The murder of Claudia Patricia Gómez González on 23 May by a Customs and Border Guard (CBP) has caused outrage in the United States. Gómez Gonzalez, a 20-year-old immigrant from Guatemala, embodied the hopes of so many who came to this country: Trained as a forensic accountant, she left her home because she wanted to continue studying. Without earning the money to continue her education at home, she traveled north to earn a living and unite with her boyfriend in Virginia. Her dreams were hit with a bullet in the head.
Americans are rightfully appalled by the murder of a federal border guard and calling for justice for the family of Mrs. Gómez Gonzalez. But as the horror breaks in, we also have to realize that this is not just a case of a rogue agent; it is rather the recent murder of a rogue agency whose abuses must be stopped.
CBP has a shattering history of deadly force. A recent The Guardian investigation found that CBP agents have killed 97 people since 2003. While the causes of death spanned a wide span – ranging from spy cars to killings or beatings – the majority of the killings were bullet wounds, in many cases shots on the back. Of the 97 people killed by CBP during this period, there were at least six children.

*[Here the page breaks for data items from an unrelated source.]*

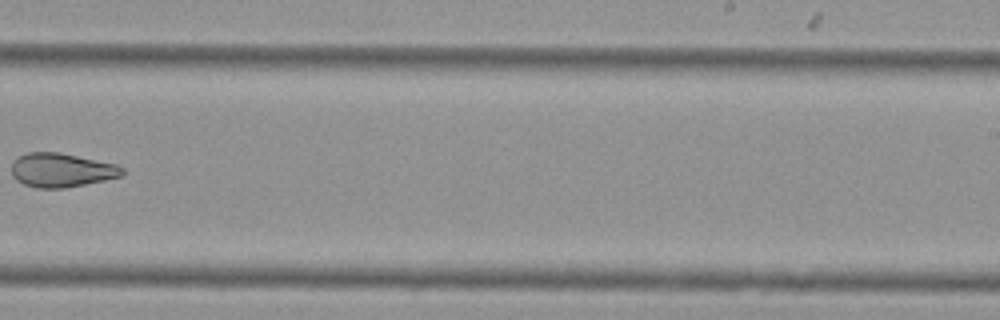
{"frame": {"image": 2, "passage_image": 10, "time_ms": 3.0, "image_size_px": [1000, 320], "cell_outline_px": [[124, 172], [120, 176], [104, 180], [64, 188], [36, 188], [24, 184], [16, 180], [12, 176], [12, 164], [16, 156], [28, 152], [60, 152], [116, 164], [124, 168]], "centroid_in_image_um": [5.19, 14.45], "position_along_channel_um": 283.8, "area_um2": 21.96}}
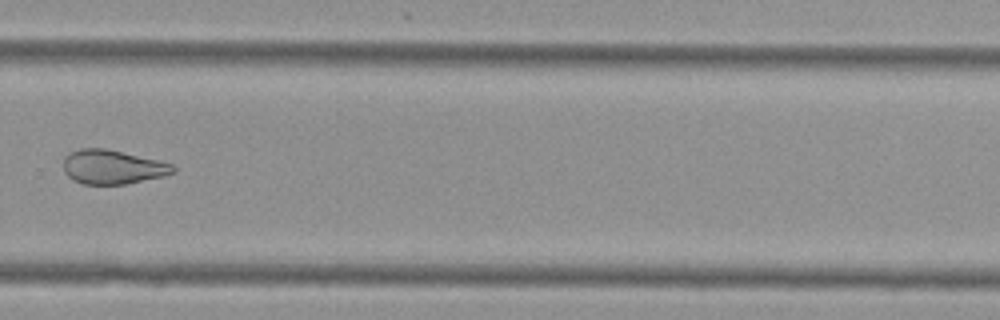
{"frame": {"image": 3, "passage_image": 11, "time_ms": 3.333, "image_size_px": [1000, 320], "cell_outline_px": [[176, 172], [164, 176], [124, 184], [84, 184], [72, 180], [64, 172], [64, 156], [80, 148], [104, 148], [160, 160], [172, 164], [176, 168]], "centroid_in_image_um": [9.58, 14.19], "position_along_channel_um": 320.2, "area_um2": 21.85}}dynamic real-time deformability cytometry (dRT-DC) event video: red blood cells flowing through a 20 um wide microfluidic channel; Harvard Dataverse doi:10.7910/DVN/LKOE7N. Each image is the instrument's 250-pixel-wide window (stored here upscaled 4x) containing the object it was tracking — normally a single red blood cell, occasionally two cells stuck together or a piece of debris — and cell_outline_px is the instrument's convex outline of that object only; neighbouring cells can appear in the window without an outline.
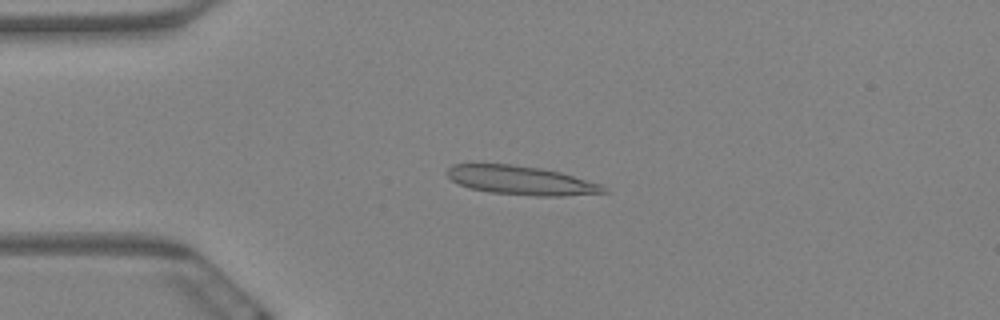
{"species": "Egyptian fruit bat (a non-hibernating species)", "species_latin": "Rousettus aegyptiacus", "temperature_condition": "warm", "stored_images_in_passage": 5, "camera_frame_rate_fps": 3000, "um_per_image_px": 0.085, "animal": {"sex": "female"}, "frame": {"image": 1, "passage_image": 4, "time_ms": 1.0, "image_size_px": [1000, 320], "cell_outline_px": [[608, 192], [564, 196], [536, 196], [492, 192], [468, 188], [452, 180], [444, 172], [452, 164], [512, 164], [540, 168], [560, 172], [600, 184], [608, 188]], "centroid_in_image_um": [44.28, 15.33], "position_along_channel_um": 40.7, "area_um2": 26.24}}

CBP violence is not limited to immigrants crossing the southern border. No less than 28 of those killed were US citizens. And while most CBP murders of The Guardian occurred in Texas, Arizona, and California, CBP agents operate with impunity on the northern border. Since 2003, CBP agents have killed people in Maine, Michigan, Montana, New York, and Washington State.

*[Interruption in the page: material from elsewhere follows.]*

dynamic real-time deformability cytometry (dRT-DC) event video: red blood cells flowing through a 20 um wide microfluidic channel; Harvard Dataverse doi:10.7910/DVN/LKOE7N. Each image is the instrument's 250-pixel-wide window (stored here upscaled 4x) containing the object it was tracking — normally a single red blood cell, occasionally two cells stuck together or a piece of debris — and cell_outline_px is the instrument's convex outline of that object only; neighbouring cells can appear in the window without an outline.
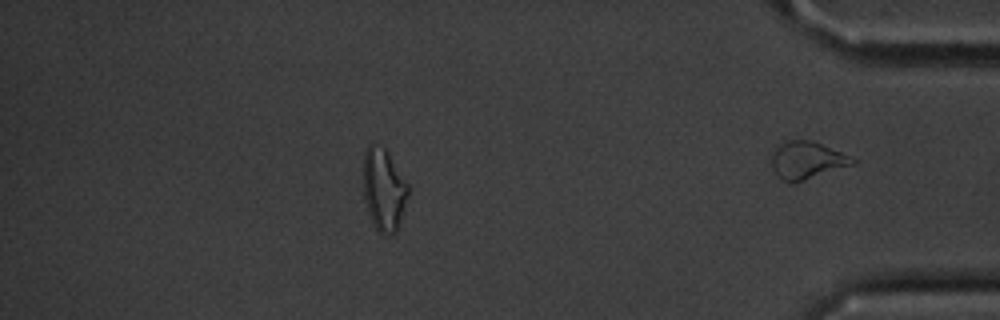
{"species": "common noctule bat (a hibernating species)", "species_latin": "Nyctalus noctula", "temperature_condition": "cold", "stored_images_in_passage": 36, "segment_of_instrument_passage": [2, 2], "camera_frame_rate_fps": 3000, "um_per_image_px": 0.085, "animal": {"sex": "male", "body_mass_g": 20.1, "forearm_length_mm": 53.5}, "frame": {"image": 1, "passage_image": 36, "time_ms": 11.667, "image_size_px": [1000, 320], "cell_outline_px": [[856, 164], [792, 184], [788, 184], [776, 176], [772, 168], [772, 156], [776, 148], [780, 144], [788, 140], [812, 140], [840, 152], [856, 160]], "centroid_in_image_um": [68.56, 13.65], "position_along_channel_um": 366.6, "area_um2": 17.69}}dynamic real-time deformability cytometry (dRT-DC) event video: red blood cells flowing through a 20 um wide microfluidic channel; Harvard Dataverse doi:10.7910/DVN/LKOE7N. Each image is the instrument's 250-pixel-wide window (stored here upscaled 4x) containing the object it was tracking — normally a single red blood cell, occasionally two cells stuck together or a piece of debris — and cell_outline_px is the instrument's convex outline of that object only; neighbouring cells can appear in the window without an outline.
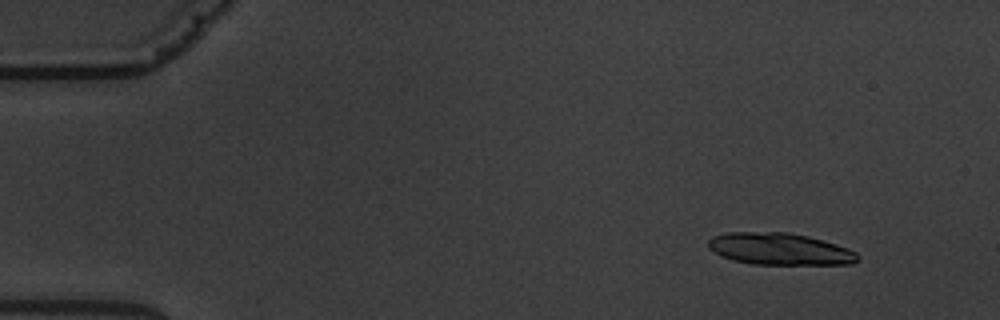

CBP has paid $ 9 million to solve some of these cases, but the agency's primary strategy in cases of lethal force seems to be to disguise the brutality of its agents. In the case of Gómez González, the agency initially argued that her agent had "fatally wounded one of the attackers" who had attacked him with "two by four pieces of wood". An eyewitness, Marta Martínez, took a cell phone video of the aftermath and later observed that there were no two-to-fours in the area. The agency changed its story, claiming that the agent had fired his gun after being "rushed" by the group Gómez González was traveling with.
There is no reason to believe that CBP will hold the agent or the agency accountable in this case. To justify the deadly force, CBP routinely claims that the victims of their violence have attacked agents – for example, for casting stones or other items. As noted in The Guardian analysis, in all 17 reports of significant incidents of violence being published following a review by the National Use of Force Review Board, the "use of force" [was found] At the same time, a report by the Police Executive Research Forum, which is overseen by a committee of police chiefs, found that many CBP agents deliberately risk bullets.